*THE TASK*. Where does "payloads" occur in the listing? Copy every line that holds it.

*ENTRIES PROVIDED*.
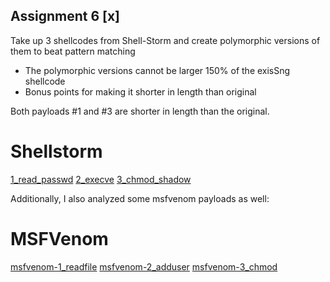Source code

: ## Assignment 6 [x]
Take up 3 shellcodes from Shell-Storm and create polymorphic versions of them to beat pattern matching

- The polymorphic versions cannot be larger 
150% of the exisSng shellcode
- Bonus points for making it shorter in length 
than original


Both payloads #1 and #3 are shorter in length than the original.

# Shellstorm
[1_read_passwd](./1_read_passwd.md)
[2_execve](./2_execve.md)
[3_chmod_shadow](./3_chmod_shadow.md)


Additionally, I also analyzed some msfvenom payloads as well:

# MSFVenom
[msfvenom-1_readfile](./msfvenom-1_readfile.md)
[msfvenom-2_adduser](./msfvenom-2_adduser.md)
[msfvenom-3_chmod](./msfvenom-3_chmod.md)
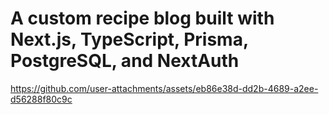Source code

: # A custom recipe blog built with Next.js, TypeScript, Prisma, PostgreSQL, and NextAuth



https://github.com/user-attachments/assets/eb86e38d-dd2b-4689-a2ee-d56288f80c9c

*YOUR RESPONSE*.
Both payloads #1 and #3 are shorter in length than the original.
Additionally, I also analyzed some msfvenom payloads as well:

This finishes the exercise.